Distribution of brain-derived neurotrophic factor (BDNF) in traumatic brain injury (TBI) and non-TBI cohorts. Graphical distribution of individual BDNF values and the corresponding box plots for Johns Hopkins Hospital (JHH) non-TBI control subjects, JHH TBI cases, San Francisco General Hospital (SFGH) TBI cases and Transforming Research and Clinical Knowledge in TBI (TRACK-TBI) Pilot cases.

FIG. 2.

Receiver operator curve for distinguishing between traumatic brain injury (TBI) cases and controls with brain-derived neurotrophic factor (BDNF). The receiver operator curve for discriminating between Transforming Research and Clinical Knowledge in TBI (TRACK-TBI) Pilot cases and Johns Hopkins Hospital (JHH) controls using BDNF values. The table reports the diagnostic accuracy of using a cut-off value of 14.2 ng/mL for distinguishing between TBI cases and controls.

FIG. 3.

Association between biomarkers examined and traumatic brain injury (TBI) severity. Presented are the graphical distribution of individual brain-derived neurotrophic factor (BDNF), glial fibrillary acidic protein (GFAP), and ubiquitin C-terminal hydrolase-L1 (UCH-L1) values in Transforming Research and Clinical Knowledge in TBI (TRACK-TBI) Pilot and the corresponding boxplots according to TBI severity, classified as mild, moderate, or severe; and the presence or absence of traumatic intracranial abnormality on head computed tomography (CT) scan: (A) depicts BDNF versus TBI severity classified as mild moderate or severe; (B) depicts BDNF versus TBI severity classified by CT scan; (C) depicts GFAP versus TBI severity classified as mild, moderate, or severe; (D) depicts GFAP versus TBI severity classified by head CT scan; (E) depicts UCH-L1 versus TBI severity classified as mild, moderate or severe; (F) depicts UCH-L1 versus TBI severity classified by head CT scan.
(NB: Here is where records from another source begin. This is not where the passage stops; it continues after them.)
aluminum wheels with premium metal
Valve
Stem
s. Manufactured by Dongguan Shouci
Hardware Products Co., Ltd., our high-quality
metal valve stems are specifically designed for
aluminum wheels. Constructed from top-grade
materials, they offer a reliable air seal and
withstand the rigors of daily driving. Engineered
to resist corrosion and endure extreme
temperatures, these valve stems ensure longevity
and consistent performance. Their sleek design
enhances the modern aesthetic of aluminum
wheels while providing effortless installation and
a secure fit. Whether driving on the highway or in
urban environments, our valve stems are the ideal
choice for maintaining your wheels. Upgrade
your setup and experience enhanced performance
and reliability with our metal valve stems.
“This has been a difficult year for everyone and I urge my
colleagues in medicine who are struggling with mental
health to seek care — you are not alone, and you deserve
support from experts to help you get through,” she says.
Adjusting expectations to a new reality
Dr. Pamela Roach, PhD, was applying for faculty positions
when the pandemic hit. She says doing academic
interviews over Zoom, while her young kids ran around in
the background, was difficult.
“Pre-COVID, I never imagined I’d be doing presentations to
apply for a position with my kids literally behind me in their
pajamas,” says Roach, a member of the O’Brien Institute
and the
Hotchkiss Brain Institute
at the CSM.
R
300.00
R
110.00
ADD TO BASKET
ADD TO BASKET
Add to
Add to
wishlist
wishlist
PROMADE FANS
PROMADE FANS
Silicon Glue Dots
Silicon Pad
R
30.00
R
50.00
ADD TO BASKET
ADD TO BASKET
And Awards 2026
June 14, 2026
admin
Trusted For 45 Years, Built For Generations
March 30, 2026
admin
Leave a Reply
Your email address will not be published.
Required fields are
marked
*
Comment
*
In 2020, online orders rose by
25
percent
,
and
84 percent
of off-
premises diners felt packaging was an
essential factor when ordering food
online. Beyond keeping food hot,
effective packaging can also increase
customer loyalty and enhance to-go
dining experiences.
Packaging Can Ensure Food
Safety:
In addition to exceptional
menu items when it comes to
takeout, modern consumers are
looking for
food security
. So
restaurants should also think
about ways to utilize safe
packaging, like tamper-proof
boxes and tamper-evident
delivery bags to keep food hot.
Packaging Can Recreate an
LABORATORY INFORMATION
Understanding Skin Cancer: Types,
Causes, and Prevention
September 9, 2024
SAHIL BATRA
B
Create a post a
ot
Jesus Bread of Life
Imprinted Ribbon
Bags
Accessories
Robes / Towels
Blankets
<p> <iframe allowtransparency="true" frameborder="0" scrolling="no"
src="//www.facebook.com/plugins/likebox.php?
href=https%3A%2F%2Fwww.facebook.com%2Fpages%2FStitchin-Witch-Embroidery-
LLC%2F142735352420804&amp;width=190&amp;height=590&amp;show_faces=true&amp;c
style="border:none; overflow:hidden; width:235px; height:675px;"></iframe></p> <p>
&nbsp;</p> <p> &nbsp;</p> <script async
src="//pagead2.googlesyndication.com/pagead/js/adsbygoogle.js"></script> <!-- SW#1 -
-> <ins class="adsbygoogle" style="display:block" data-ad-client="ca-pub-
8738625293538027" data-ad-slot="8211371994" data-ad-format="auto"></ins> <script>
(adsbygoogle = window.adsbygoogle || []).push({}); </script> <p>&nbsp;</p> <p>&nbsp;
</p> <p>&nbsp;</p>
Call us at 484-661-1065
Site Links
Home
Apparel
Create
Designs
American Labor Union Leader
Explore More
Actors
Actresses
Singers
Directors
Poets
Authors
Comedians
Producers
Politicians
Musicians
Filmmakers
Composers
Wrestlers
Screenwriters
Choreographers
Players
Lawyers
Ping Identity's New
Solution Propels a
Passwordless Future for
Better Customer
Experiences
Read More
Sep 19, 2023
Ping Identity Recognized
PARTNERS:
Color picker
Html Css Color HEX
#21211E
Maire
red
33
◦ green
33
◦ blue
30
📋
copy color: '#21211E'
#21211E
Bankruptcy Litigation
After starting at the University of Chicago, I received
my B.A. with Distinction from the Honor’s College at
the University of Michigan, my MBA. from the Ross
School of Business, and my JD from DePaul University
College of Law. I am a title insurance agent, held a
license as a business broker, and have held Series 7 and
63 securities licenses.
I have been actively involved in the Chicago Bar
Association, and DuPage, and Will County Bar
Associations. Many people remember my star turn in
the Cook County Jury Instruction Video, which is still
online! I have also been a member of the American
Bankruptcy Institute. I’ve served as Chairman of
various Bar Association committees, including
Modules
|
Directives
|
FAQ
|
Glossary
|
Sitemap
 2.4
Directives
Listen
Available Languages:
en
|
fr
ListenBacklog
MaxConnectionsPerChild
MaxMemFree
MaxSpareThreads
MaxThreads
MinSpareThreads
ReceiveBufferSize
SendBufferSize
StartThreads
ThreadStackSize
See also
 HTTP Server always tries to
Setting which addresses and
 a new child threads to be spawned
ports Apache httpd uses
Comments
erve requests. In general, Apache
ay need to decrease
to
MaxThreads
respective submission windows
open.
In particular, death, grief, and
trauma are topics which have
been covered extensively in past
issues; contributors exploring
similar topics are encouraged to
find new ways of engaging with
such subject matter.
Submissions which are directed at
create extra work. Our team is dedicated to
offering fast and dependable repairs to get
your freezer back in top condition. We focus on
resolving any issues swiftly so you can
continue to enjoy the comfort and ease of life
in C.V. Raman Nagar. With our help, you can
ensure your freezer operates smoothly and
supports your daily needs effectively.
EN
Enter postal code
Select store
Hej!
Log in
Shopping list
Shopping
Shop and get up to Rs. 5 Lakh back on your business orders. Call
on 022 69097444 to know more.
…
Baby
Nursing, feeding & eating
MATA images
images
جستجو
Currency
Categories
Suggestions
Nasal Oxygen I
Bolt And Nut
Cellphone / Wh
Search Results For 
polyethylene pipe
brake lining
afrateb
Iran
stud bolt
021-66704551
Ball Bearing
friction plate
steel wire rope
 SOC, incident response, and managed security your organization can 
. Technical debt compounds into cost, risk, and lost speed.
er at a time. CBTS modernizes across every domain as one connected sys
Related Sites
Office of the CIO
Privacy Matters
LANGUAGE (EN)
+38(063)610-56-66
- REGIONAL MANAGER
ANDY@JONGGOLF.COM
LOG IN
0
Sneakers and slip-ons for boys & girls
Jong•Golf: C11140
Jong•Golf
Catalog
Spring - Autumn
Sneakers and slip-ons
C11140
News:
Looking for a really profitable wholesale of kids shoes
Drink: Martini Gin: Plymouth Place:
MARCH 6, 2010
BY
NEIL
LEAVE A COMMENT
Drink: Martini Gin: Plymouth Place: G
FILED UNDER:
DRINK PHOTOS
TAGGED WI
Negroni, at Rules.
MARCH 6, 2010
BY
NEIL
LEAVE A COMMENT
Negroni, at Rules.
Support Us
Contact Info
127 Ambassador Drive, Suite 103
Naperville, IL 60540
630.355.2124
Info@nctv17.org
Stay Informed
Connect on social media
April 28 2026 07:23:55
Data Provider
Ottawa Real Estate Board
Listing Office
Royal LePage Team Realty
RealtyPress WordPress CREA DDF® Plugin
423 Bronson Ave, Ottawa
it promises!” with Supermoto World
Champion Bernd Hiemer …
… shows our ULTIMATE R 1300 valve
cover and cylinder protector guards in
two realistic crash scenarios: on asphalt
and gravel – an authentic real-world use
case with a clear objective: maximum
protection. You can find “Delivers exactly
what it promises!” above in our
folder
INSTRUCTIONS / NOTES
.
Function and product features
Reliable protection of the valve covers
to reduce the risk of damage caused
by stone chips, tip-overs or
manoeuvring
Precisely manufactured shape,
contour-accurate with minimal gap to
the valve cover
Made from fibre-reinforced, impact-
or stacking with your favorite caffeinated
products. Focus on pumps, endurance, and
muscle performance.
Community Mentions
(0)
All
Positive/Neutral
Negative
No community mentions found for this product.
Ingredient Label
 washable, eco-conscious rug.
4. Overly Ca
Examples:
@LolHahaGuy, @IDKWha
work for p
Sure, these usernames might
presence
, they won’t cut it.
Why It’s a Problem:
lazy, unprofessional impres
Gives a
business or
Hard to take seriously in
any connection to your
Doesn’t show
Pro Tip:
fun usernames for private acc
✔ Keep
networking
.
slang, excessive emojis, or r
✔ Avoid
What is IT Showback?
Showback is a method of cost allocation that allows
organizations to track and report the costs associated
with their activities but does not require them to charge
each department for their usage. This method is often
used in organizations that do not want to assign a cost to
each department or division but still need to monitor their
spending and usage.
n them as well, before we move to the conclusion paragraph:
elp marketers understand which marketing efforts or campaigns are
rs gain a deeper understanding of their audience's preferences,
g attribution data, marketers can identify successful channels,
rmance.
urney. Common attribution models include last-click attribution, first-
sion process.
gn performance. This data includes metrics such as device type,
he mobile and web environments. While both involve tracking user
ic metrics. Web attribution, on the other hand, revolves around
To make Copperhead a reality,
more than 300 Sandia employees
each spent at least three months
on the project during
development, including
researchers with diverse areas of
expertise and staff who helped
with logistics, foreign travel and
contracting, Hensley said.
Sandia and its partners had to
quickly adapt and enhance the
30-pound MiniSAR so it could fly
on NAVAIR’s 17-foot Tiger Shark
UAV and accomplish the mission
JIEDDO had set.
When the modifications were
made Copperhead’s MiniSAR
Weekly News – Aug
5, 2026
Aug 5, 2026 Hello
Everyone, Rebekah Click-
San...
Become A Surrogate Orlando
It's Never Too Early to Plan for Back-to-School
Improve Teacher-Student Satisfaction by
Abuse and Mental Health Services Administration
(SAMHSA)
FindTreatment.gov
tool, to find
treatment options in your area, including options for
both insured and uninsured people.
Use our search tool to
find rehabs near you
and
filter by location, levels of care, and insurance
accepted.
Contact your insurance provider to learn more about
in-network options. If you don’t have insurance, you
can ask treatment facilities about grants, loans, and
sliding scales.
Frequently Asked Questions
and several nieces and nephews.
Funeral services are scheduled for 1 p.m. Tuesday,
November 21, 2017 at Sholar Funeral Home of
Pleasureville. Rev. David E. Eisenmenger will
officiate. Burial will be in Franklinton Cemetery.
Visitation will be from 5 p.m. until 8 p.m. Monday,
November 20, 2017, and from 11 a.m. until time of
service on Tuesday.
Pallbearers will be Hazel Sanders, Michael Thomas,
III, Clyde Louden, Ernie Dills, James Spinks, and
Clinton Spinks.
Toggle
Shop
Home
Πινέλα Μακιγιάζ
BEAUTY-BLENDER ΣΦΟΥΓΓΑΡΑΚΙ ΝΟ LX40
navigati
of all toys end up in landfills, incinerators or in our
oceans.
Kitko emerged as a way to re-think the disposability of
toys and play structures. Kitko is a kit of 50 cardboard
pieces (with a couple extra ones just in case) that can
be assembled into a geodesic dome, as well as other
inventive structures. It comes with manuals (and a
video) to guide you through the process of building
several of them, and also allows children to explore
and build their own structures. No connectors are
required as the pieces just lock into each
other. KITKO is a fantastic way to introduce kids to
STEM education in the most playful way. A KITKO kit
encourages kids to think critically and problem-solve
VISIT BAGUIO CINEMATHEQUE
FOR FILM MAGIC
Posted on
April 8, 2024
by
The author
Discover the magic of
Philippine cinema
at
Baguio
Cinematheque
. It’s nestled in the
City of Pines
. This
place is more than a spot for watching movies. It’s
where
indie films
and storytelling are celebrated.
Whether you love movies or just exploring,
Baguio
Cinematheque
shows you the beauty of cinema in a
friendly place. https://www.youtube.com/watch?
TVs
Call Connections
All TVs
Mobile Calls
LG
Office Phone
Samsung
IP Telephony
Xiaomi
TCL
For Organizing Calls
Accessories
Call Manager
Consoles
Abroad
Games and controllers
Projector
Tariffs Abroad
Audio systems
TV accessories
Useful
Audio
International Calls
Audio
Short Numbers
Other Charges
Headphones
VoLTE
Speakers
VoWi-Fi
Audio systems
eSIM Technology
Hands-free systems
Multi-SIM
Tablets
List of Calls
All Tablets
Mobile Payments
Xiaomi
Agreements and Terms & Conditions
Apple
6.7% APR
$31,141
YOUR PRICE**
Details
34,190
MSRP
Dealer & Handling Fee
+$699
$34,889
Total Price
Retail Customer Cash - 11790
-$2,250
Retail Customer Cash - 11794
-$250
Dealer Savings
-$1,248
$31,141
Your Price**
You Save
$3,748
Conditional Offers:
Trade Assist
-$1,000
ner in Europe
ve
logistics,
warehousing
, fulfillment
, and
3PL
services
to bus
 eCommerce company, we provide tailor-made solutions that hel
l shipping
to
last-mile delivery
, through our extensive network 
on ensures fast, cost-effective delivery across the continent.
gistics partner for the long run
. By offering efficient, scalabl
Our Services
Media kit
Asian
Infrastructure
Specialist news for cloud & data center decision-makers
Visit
Individual values that were extreme outliers are excluded from the graphical presentation.

FIG. 4.

Association between brain-derived neurotrophic factor (BDNF) and time from injury to blood sampling. This is a scatter plot of the association between day-of-injury BDNF values and time between injury and blood draw (in hours). The line represents the best fitting linear regression line that summarizes this association.

FIG. 5.

Association between brain-derived neurotrophic factor (BDNF) and age. This is a scatter plot of the association between day-of-injury BDNF values and age (in years). The line represents the best fitting linear regression line that summarizes this association.